Human Trafficking: The Diasporic Network Approach & the Ethnic Trap

Regarder Maintenant Enregistré: août 8, 2019, 1:00  EDT
Durée: 60 min

Often when people think of human trafficking, their first thought turns to the movie Taken. Terrifying, sophisticated networks of ethnically-tied organized criminal groups that are preying on innocent women. These crimes are common within media and even among academics where simple analysis have led to circular arguments linking certain ethnic groups to certain crimes. One's ethnicity is not a predictor for one’s criminality. This webinar will examine a fairly new tool with regards to understanding trafficking networks - the Diasporic Network Approach, a nuanced concept that takes into account the intersections between traffickers, victims, and diaspora communities within the Human Trafficking Chain.

Diaspora communities are complex networks that usually hold an intricate influence within their host and home region. They have an advantage from their hybrid identities, having the ability to act as a bridge between the host and home region. A limited number of studies have slowly recognized this trend of diasporic involvement within trafficking of persons, but not enough research has gone into studying the role of the diaspora within the Human Trafficking Chain. This webinar will analyze trafficking flows, and supplement with cases and interviews by relevant anti-trafficking stakeholders in Greece, Serbia, and Croatia.

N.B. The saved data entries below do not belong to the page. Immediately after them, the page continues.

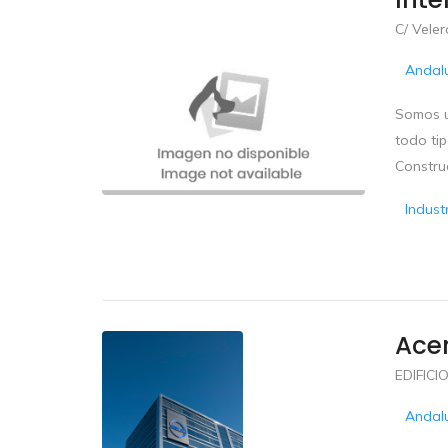
C/ Veler
Andal
Somos u
todo tip
Construc
Indust
Ace
EDIFICI
Andal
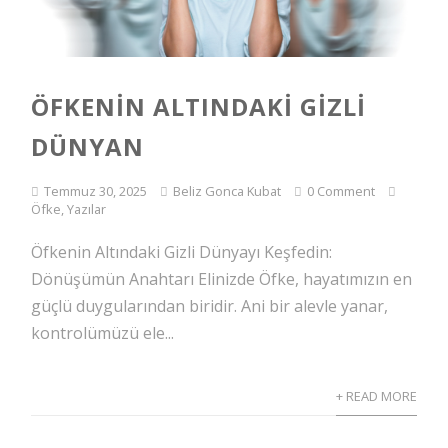
ÖFKENIN ALTINDAKI GIZLI
DÜNYAN
Temmuz 30, 2025
Beliz Gonca Kubat
0 Comment
Öfke
,
Yazılar
Öfkenin Altındaki Gizli Dünyayı Keşfedin:
Dönüşümün Anahtarı Elinizde Öfke, hayatımızın en
güçlü duygularından biridir. Ani bir alevle yanar,
kontrolümüzü ele...
+ READ MORE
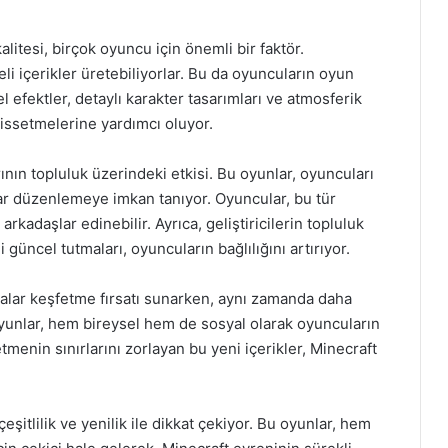
alitesi, birçok oyuncu için önemli bir faktör.
eli içerikler üretebiliyorlar. Bu da oyuncuların oyun
l efektler, detaylı karakter tasarımları ve atmosferik
hissetmelerine yardımcı oluyor.
ının topluluk üzerindeki etkisi. Bu oyunlar, oyuncuları
alar düzenlemeye imkan tanıyor. Oyuncular, bu tür
rkadaşlar edinebilir. Ayrıca, geliştiricilerin topluluk
i güncel tutmaları, oyuncuların bağlılığını artırıyor.
yalar keşfetme fırsatı sunarken, aynı zamanda daha
yunlar, hem bireysel hem de sosyal olarak oyuncuların
etmenin sınırlarını zorlayan bu yeni içerikler, Minecraft
şitlilik ve yenilik ile dikkat çekiyor. Bu oyunlar, hem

More research needs to be conducted through the lens of the Diasporic Network Approach, while being mindful of the Ethnic Trap: instead of studying and addressing opportunity structures for crime, people act as if ethnicity represents an independent compelling force affecting the crime pattern.

SPEAKER

Talija Koncar

portrait photo of presenter Talija Koncar Talija is an independent researcher with a Master of Arts degree from the Centre of European, Russian, and Eurasian Studies at the University of Toronto. Her research revolves around the role of Diasporas in the Human Trafficking Chain and how kinship and ethnicity come into play. She hopes to continue with her education and eventually contribute to a comprehensive Vulnerability Matrix to highlight and subsequently address the root causes of human trafficking and trauma.